Quoted text -
I am reissuing this RFC because of the time that has passed since its original release. Since its initial release and review, I have debugged it further to ensure it fully supports tests like loop_spawn. It therefore seems ready for merge back to the trunk. Given its prior review, I have set the timeout for one week.

The code is in  https://bitbucket.org/rhc/ompi-oob2


WHAT:    Rewrite of ORTE OOB

WHY:       Support asynchronous progress and a host of other features

WHEN:    Wed, August 21

SYNOPSIS:
The current OOB has served us well, but a number of limitations have been identified over the years. Specifically:

* it is only progressed when called via opal_progress, which can lead to hangs or recursive calls into libevent (which is not supported by that code)

* we've had issues when multiple NICs are available as the code doesn't "shift" messages between transports - thus, all nodes had to be available via the same TCP interface.

* the OOB "unloads" incoming opal_buffer_t objects during the transmission, thus preventing use of OBJ_RETAIN in the code when repeatedly sending the same message to multiple recipients

* there is no failover mechanism across NICs - if the selected NIC (or its attached switch) fails, we are forced to abort

* only one transport (i.e., component) can be "active"


The revised OOB resolves these problems:

* async progress is used for all application processes, with the progress thread blocking in the event library

* each available TCP NIC is supported by its own TCP module. The ability to asynchronously progress each module independently is provided, but not enabled by default (a runtime MCA parameter turns it "on")

* multi-address TCP NICs (e.g., a NIC with both an IPv4 and IPv6 address, or with virtual interfaces) are supported - reachability is determined by comparing the contact info for a peer against all addresses within the range covered by the address/mask pairs for the NIC.

* a message that arrives on one TCP NIC is automatically shifted to whatever NIC that is connected to the next "hop" if that peer cannot be reached by the incoming NIC. If no TCP module will reach the peer, then the OOB attempts to send the message via all other available components - if none can reach the peer, then an "error" is reported back to the RML, which then calls the errmgr for instructions.

* opal_buffer_t now conforms to standard object rules re OBJ_RETAIN as we no longer "unload" the incoming object

* NIC failure is reported to the TCP component, which then tries to resend the message across any other available TCP NIC. If that doesn't work, then the message is given back to the OOB base to try using other components. If all that fails, then the error is reported to the RML, which reports to the errmgr for instructions

* obviously from the above, multiple OOB components (e.g., TCP and UD) can be active in parallel

* the matching code has been moved to the RML (and out of the OOB/TCP component) so it is independent of transport

* routing is done by the individual OOB modules (as opposed to the RML). Thus, both routed and non-routed transports can simultaneously be active

* all blocking send/recv APIs have been removed. Everything operates asynchronously.

Short task 1 - Quote the OOB rewrite RFC word for word, starting with "The revised OOB" and going on through "for the NIC.".
The listing is unrelated to the RFC.

Records to process -
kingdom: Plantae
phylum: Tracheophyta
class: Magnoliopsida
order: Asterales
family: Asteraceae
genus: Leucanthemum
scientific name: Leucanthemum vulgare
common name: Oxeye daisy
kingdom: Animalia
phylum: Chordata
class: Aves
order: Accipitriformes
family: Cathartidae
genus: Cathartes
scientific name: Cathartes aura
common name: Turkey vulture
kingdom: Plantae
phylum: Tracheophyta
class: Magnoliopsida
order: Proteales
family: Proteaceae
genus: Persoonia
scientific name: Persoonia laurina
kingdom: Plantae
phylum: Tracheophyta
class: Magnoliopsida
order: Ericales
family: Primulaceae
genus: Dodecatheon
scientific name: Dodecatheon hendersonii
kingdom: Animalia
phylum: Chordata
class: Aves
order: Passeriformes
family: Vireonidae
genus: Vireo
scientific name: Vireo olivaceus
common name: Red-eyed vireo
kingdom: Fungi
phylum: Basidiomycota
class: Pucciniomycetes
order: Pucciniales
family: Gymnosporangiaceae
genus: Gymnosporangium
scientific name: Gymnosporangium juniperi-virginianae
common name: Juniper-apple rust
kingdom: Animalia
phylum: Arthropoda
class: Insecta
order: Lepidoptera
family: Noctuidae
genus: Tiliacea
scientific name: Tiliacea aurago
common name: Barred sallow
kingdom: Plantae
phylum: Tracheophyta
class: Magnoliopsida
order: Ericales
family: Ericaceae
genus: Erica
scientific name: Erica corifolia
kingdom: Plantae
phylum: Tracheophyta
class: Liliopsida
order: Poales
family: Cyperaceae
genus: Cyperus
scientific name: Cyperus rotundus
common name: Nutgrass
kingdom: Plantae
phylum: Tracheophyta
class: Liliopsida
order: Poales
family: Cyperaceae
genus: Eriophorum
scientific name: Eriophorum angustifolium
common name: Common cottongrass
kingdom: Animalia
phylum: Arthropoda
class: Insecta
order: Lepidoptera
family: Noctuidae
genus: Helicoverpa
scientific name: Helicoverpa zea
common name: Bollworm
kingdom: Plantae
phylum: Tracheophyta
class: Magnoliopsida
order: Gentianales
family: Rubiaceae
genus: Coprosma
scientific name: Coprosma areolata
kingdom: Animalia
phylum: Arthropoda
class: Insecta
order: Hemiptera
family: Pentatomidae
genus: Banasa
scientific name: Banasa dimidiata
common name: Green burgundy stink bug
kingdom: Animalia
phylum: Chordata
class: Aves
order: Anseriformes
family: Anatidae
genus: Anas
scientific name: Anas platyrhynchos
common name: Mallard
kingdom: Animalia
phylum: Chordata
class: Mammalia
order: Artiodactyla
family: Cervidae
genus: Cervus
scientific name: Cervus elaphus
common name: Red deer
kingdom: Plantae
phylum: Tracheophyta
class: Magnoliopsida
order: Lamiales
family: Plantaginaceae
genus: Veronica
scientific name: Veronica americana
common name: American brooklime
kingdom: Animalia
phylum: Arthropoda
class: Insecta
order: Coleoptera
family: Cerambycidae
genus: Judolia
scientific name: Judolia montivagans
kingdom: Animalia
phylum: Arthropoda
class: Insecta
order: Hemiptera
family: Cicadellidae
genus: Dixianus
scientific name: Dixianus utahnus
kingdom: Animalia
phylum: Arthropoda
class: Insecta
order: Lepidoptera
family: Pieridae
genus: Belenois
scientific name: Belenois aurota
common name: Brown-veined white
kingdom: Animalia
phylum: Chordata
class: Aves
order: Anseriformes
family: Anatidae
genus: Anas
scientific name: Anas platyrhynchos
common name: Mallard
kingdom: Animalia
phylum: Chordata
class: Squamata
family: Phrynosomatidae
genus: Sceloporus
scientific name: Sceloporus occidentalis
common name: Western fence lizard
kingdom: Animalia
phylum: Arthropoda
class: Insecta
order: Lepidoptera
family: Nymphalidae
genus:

Short task 2 - From the listing, print the lines starting with the line with "scientific name: Tiliacea aurago" and going on through the line with "scientific name: Cyperus rotundus", unchanged and with nothing else.

Task output 1 -
The revised OOB resolves these problems:

* async progress is used for all application processes, with the progress thread blocking in the event library

* each available TCP NIC is supported by its own TCP module. The ability to asynchronously progress each module independently is provided, but not enabled by default (a runtime MCA parameter turns it "on")

* multi-address TCP NICs (e.g., a NIC with both an IPv4 and IPv6 address, or with virtual interfaces) are supported - reachability is determined by comparing the contact info for a peer against all addresses within the range covered by the address/mask pairs for the NIC.

Task output 2 -
scientific name: Tiliacea aurago
common name: Barred sallow
kingdom: Plantae
phylum: Tracheophyta
class: Magnoliopsida
order: Ericales
family: Ericaceae
genus: Erica
scientific name: Erica corifolia
kingdom: Plantae
phylum: Tracheophyta
class: Liliopsida
order: Poales
family: Cyperaceae
genus: Cyperus
scientific name: Cyperus rotundus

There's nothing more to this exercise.